Explora el material.
1 – Según el fragmento sobre John Keats, ¿en qué ciudad murió el poeta?
2 – Pasa al inglés esta oración del fragmento sobre John Keats: "Vendió muy pocos ejemplares de todos ellos, pero nada consiguió quitarle de la cabeza que algún día pasaría a formar parte de los más elegidos de los poetas ingleses".

Fragmento escogido.
Seres acosados por la muerte
John Keats (1795-1821), el más precoz de los poetas ingleses, uno de los más honrados que hayan existido nunca, el estudiante de medicina que decidió dedicar su vida a la poesía, murió a la intolerable edad de 26 años, en la ciudad de Roma, a la que había acudido por prescripción médica para intentar salvarse de una muerte segura (la tuberculosis no tenía curación). Este joven, a esa edad, había publicado tres libros -Poemas (1917), Endimión (1918) y Lamia, Isabella, La víspera de Santa Inés y otros poemas (1920)- y había recibido los correspondientes palos de la crítica ignara y también los saludables elogios de la crítica inteligente (su último libro convenció a unos cuantos). Vendió muy pocos ejemplares de todos ellos, pero nada consiguió quitarle de la cabeza que algún día pasaría a formar parte de los más elegidos de los poetas ingleses.

Datos analizados.
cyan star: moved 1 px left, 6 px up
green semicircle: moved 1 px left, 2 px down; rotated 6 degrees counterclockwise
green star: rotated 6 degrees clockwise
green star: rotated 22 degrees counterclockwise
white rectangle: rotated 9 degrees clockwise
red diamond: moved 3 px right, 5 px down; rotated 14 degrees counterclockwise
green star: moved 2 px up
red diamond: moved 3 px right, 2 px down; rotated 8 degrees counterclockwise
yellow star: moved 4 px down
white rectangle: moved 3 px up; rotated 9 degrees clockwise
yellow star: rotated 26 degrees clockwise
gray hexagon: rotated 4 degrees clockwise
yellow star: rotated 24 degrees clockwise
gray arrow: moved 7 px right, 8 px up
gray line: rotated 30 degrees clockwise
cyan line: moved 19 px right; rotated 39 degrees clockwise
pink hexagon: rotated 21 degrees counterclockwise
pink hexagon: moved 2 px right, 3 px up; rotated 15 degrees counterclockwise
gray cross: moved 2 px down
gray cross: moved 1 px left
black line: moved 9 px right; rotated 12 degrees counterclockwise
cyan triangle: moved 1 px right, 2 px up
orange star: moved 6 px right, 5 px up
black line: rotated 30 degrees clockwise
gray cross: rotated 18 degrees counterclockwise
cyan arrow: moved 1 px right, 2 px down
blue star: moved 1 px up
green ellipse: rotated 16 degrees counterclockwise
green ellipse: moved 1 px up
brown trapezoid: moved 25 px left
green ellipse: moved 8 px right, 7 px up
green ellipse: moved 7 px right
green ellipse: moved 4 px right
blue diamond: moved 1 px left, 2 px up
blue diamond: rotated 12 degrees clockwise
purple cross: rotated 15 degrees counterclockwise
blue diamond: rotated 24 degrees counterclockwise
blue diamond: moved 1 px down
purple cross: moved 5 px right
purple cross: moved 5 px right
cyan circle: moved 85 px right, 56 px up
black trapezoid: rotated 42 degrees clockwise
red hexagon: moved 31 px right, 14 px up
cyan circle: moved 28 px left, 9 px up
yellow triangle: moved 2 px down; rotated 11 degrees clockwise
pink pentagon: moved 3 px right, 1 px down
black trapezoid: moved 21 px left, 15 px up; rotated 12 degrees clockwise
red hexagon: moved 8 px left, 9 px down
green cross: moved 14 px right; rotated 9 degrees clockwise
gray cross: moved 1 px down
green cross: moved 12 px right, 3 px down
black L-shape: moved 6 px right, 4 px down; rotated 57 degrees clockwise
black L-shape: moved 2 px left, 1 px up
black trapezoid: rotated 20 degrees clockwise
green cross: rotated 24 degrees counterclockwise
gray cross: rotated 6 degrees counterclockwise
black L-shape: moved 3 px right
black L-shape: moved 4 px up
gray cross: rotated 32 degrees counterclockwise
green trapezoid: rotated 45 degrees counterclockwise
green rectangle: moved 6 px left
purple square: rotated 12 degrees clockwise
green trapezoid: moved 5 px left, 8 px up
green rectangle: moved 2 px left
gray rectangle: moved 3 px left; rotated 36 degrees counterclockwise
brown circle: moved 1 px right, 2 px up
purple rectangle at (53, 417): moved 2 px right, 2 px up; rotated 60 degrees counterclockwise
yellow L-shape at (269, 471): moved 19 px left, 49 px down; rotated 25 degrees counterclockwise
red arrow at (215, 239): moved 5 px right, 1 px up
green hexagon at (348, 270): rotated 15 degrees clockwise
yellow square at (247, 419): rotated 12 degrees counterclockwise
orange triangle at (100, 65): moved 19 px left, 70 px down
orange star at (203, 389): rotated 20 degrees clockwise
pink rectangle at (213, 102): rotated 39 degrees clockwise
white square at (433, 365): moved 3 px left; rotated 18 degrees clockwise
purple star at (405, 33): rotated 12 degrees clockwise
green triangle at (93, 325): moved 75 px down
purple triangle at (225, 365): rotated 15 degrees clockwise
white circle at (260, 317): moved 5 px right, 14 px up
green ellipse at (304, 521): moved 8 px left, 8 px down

Respuestas.
1 – En Roma.

2 – He sold very few copies of any of them, but nothing could shake his belief that one day he would rank among the most select of the English poets.